◆ **Belge Alıntısı**
Connect with us

BANKA HABERLERİ

Basın meslek örgütleri dezenformasyon yasasına tepkili

Basın meslek örgütleri TBMM’de ele alınacak olan dezenformasyon yasa teklifini gazetecileri “sessiz ve nefessiz bırakma niyetindeki sansür düzenlemesi” olarak görüyor ve yasanın çekilmesini istiyor.

Yayınlanma:

|

Basın meslek örgütleri, TBMM Genel Kurulu’nda Salı günü ele alınmaya başlanması beklenen dezenformasyon yasa teklifine “gazetecileri sessiz ve nefessiz bırakma niyetindeki sansür düzenlemesi” olduğu söylemiyle karşı çıkarak, yasanın geri çekilmesini talep ediyor.

Türkiye Büyük Millet Meclisi (TBMM) üç aylık aranın ardından geçtiğimiz cumartesi günü yeni yasama yılına başlamıştı. Seçim çalışmaları nedeniyle en fazla 6 ay çalışacağı tahmin edilen Meclis’in gündeminin ilk sırasında ise tartışmalı dezenformasyon yasa teklifi bulunuyor.

Kamuoyunda sosyal medya ya da dezenformasyon yasa teklifi olarak bilinen Basın Kanunu ile Bazı Kanunlarda Değişiklik Yapılmasına Dair kanun teklifi geçen yasama döneminde AKP ve MHP’li milletvekillerinin imzalarıyla Meclis’e sunulmuş, Adalet Komisyonu’nda tartışmalar eşliğinde kabul edildikten sonra Genel Kurul’a sevk edilmişti. Teklifin Genel Kurul’da Salı günü ele alınmaya başlaması bekleniyor.

Basın meslek örgütleri, bugün düzenledikleri basın toplantısı ile taleplerini dile getirdi
Basın meslek örgütleri, bugün düzenledikleri basın toplantısı ile taleplerini dile getirdiFotoğraf: ANKA

Kanun teklifinin en çok eleştirilen maddeleri arasında “Halk arasında endişe, korku veya panik yaratmak amacıyla ülkenin iç ve dış güvenliği, kamu düzeni ve genel sağlığı ile ilgili gerçeğe aykırı bir bilgiyi, kamu barışını bozmaya elverişli şekilde alenen yayan kişilere bir yıldan üç yıla kadar hapis cezası öngörülmesi” geliyor.

Basın örgütleri hangi maddelere karşı çıkıyor?

Basın meslek örgütleri Pazartesi günü İstanbul, Ankara, İzmir, Diyarbakır, Eskişehir ve Adana’da bir araya gelerek, yasa teklifine neden karşı çıktıklarını açıklayan bir dilekçe örneğini TBMM’de grubu bulunan partilere gönderdi.

◆ **Yapılacak Görevler**
(1) Haber metninde basın meslek örgütlerinin Pazartesi günü bir araya geldiği belirtilen illerin hepsini sıralayınız.
(2) Dezenformasyon yasa teklifini konu alan haber metnini son cümlesinden sonra gelecek biçimde devam ettirerek yazınız.
Aşağıdaki girdilerin haber metniyle hiçbir ilgisi yoktur.

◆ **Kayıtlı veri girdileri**
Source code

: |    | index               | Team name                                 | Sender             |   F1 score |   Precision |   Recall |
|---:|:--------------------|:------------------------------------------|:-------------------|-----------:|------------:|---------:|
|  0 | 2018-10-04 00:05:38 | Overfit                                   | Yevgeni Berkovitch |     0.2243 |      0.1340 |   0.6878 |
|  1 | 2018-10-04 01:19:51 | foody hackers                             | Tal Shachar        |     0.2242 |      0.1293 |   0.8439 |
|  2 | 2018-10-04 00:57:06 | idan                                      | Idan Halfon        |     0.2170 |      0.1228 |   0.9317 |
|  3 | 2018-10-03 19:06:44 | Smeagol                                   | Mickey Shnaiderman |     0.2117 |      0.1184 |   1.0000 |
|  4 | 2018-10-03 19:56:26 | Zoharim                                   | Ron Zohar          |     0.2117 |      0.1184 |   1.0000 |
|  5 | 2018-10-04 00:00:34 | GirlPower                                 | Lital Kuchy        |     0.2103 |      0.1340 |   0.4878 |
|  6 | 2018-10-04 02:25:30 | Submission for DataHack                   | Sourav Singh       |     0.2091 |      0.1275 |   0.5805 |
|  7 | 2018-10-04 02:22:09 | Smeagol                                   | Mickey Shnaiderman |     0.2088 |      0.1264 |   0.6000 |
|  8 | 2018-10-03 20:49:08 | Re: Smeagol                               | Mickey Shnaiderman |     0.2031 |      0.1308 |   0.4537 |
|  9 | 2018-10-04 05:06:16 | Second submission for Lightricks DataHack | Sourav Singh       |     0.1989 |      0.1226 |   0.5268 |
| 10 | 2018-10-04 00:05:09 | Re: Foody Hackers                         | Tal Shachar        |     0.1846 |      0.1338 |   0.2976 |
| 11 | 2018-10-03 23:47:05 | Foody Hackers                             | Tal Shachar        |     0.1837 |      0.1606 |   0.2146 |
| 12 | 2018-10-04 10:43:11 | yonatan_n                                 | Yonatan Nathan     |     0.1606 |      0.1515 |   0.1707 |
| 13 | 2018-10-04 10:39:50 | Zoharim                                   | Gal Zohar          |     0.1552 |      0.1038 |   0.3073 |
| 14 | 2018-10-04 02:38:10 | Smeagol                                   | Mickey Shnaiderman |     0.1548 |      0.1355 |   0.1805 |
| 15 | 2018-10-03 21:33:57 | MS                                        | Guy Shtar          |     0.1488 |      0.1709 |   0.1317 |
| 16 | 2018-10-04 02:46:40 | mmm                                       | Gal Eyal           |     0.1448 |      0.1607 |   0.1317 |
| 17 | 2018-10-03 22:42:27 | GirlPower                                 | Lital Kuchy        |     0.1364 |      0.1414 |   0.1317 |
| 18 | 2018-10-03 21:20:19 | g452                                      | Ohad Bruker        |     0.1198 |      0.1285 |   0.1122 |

◆ **Görev Sonuçları**
(1) İstanbul, Ankara, İzmir, Diyarbakır, Eskişehir, Adana

(2)
Türkiye Gazeteciler Cemiyeti (TGC), Türkiye Gazeteciler Sendikası (TGS), Türkiye Yazarlar Sendikası (TYS), DİSK Basın İş, Basın Konseyi, PEN Yazarlar Derneği, Türkiye Yayıncılar Birliği İstanbul’da bir toplantı yaparak teklifin geri çekilmesi için aylardır yaptıkları çağrıyı yineledi.

Basın meslek örgütleri Salı günü de bir araya gelerek ortak bir açıklama ile yasanın özellikle hangi unsurlarına karşı çıktıklarını kamuoyuna duyuracak.

TGS teklifi “Cumhuriyet tarihinin en ağır sansür düzenlemelerinden birisi ve basını yok etme girişimi” olarak nitelerken, yasanın geçmesi durumunda seçime tahminen 8 aydan az zaman kalmışken basını tek sesliliğe mahkûm edeceğini ve halkın haber alma hakkını yok edeceğini de belirtiyor.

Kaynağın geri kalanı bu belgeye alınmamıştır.